British aircraft industry jumps for joy over US deal
London
Britain's aeronautics industry is jumping for joy over a huge deal with the United States for construction of a new generation of vertical takeoff Harrier jets.
Four hundred of the aircraft are to be built, and all but 60 of them will go into service with the US Marines. The others will be flown by the Royal Air Force (RAF).
The deal, which will mean over $:1 billion ($1.84 billion) in orders for the British aircraft industry, assures the Harrier jump-jet a life well into the 1990s. It also means that a form of modern technology devised over 20 years ago is at last reaching the point of major fulfillment.
First-generation Harriers began flying in the 1960s amid predictions that the plane's vertical short takeoff land landing (VSTOL) capability would revolutionize combat aircraft.
But then doubts and hesitations set in. The Harriers had only limited range. The payload they could carry was also restricted.
British planemakers tried to devise a version of the jump-jet that could carry more bombs and might be better able to defend itself against attacking aircraft.
In the end, many of these hopes fell by the wayside, and the British Defense Ministry decided to cooperate with the US on development of a joint-venture plane. The result is the AV8B, which will be flown by the US Marines and the RAF.
The new plane will be faster and safer than the AV8B now in service with the Marine Corps. It will also carry an effective antitank gun, making it a deadly weapon against armored formations.
Under the joint deal, 60 percent of the airframe work will be done by the US firm McDonnell-Douglas; 75 percent of the work on the plane's Pegasus VSTOL engine will go to Rolls-Royce.

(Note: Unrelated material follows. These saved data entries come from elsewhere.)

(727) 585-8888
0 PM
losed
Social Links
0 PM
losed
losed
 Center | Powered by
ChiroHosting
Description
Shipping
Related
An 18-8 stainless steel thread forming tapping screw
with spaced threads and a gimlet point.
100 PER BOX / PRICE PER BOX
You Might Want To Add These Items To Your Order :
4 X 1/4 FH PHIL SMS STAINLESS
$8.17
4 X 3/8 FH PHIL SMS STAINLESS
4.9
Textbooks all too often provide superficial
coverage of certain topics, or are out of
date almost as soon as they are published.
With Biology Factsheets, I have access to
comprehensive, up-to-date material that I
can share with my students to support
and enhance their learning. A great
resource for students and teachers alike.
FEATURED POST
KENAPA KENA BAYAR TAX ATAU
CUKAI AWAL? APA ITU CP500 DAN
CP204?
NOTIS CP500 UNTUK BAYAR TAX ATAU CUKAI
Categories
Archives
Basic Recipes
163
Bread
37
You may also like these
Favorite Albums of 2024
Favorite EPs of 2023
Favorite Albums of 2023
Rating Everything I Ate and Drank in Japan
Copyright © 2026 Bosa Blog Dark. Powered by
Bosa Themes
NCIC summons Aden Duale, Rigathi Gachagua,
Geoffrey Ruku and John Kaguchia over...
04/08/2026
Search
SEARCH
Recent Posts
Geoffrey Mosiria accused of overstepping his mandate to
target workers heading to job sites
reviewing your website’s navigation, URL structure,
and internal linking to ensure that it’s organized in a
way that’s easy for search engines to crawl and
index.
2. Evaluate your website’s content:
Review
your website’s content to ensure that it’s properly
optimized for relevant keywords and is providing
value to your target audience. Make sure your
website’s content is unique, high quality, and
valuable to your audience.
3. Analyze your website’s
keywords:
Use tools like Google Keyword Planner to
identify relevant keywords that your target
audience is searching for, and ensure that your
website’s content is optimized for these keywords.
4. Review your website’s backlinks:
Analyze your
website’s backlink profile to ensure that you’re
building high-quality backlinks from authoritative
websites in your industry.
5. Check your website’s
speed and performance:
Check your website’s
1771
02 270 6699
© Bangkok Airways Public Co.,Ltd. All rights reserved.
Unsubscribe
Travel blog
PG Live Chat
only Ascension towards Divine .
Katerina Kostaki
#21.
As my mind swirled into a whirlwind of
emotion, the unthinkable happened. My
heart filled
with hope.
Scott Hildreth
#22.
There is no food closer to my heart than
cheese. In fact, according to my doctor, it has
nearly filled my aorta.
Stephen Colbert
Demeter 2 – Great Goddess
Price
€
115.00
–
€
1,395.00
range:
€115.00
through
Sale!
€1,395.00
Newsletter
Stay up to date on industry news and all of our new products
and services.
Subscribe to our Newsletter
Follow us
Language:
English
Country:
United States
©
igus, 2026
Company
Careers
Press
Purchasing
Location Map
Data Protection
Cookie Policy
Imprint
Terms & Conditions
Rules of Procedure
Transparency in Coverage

There will be assembly lines in Britain and the US.
A major attraction of the joint venture is that it opens the way for Anglo-American cooperation on the eventual development of a supersonic jump-jet to succeed the AV8B.
A prototype of the AV8B is already flying. Production of the 400-plane order is beginning already, and the first jets will start going into service on both sides of the Atlantic in two or three years.